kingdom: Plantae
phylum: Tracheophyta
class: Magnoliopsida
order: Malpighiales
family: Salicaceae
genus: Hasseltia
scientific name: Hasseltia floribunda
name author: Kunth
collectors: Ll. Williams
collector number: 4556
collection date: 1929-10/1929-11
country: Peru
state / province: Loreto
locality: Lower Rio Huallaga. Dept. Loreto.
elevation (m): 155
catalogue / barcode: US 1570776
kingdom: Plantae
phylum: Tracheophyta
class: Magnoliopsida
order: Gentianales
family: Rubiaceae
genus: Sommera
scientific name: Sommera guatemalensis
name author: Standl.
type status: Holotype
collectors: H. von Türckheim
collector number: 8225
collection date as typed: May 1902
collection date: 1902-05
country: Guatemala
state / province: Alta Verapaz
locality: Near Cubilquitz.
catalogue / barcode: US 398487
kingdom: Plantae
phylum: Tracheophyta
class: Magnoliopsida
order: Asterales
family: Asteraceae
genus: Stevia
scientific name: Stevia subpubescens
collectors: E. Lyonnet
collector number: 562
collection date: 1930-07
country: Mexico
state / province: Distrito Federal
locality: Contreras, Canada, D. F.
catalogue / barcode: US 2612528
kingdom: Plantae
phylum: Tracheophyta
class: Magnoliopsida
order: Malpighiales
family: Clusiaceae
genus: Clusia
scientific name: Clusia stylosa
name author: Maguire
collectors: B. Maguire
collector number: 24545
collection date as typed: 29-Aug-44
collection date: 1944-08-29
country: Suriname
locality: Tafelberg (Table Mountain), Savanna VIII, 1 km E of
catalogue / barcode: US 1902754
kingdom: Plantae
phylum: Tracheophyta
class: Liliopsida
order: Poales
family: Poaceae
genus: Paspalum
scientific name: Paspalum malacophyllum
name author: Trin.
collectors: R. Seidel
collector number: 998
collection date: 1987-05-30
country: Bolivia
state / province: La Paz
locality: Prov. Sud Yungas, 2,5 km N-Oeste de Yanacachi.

━━━

▶ _WRITTEN REQUEST_
Rewrite all of the data above, substituting "region" for every occurrence of "state / province" and leaving everything else unchanged.

▶ _FULL OUTPUT_
kingdom: Plantae
phylum: Tracheophyta
class: Magnoliopsida
order: Malpighiales
family: Salicaceae
genus: Hasseltia
scientific name: Hasseltia floribunda
name author: Kunth
collectors: Ll. Williams
collector number: 4556
collection date: 1929-10/1929-11
country: Peru
region: Loreto
locality: Lower Rio Huallaga. Dept. Loreto.
elevation (m): 155
catalogue / barcode: US 1570776
kingdom: Plantae
phylum: Tracheophyta
class: Magnoliopsida
order: Gentianales
family: Rubiaceae
genus: Sommera
scientific name: Sommera guatemalensis
name author: Standl.
type status: Holotype
collectors: H. von Türckheim
collector number: 8225
collection date as typed: May 1902
collection date: 1902-05
country: Guatemala
region: Alta Verapaz
locality: Near Cubilquitz.
catalogue / barcode: US 398487
kingdom: Plantae
phylum: Tracheophyta
class: Magnoliopsida
order: Asterales
family: Asteraceae
genus: Stevia
scientific name: Stevia subpubescens
collectors: E. Lyonnet
collector number: 562
collection date: 1930-07
country: Mexico
region: Distrito Federal
locality: Contreras, Canada, D. F.
catalogue / barcode: US 2612528
kingdom: Plantae
phylum: Tracheophyta
class: Magnoliopsida
order: Malpighiales
family: Clusiaceae
genus: Clusia
scientific name: Clusia stylosa
name author: Maguire
collectors: B. Maguire
collector number: 24545
collection date as typed: 29-Aug-44
collection date: 1944-08-29
country: Suriname
locality: Tafelberg (Table Mountain), Savanna VIII, 1 km E of
catalogue / barcode: US 1902754
kingdom: Plantae
phylum: Tracheophyta
class: Liliopsida
order: Poales
family: Poaceae
genus: Paspalum
scientific name: Paspalum malacophyllum
name author: Trin.
collectors: R. Seidel
collector number: 998
collection date: 1987-05-30
country: Bolivia
region: La Paz
locality: Prov. Sud Yungas, 2,5 km N-Oeste de Yanacachi.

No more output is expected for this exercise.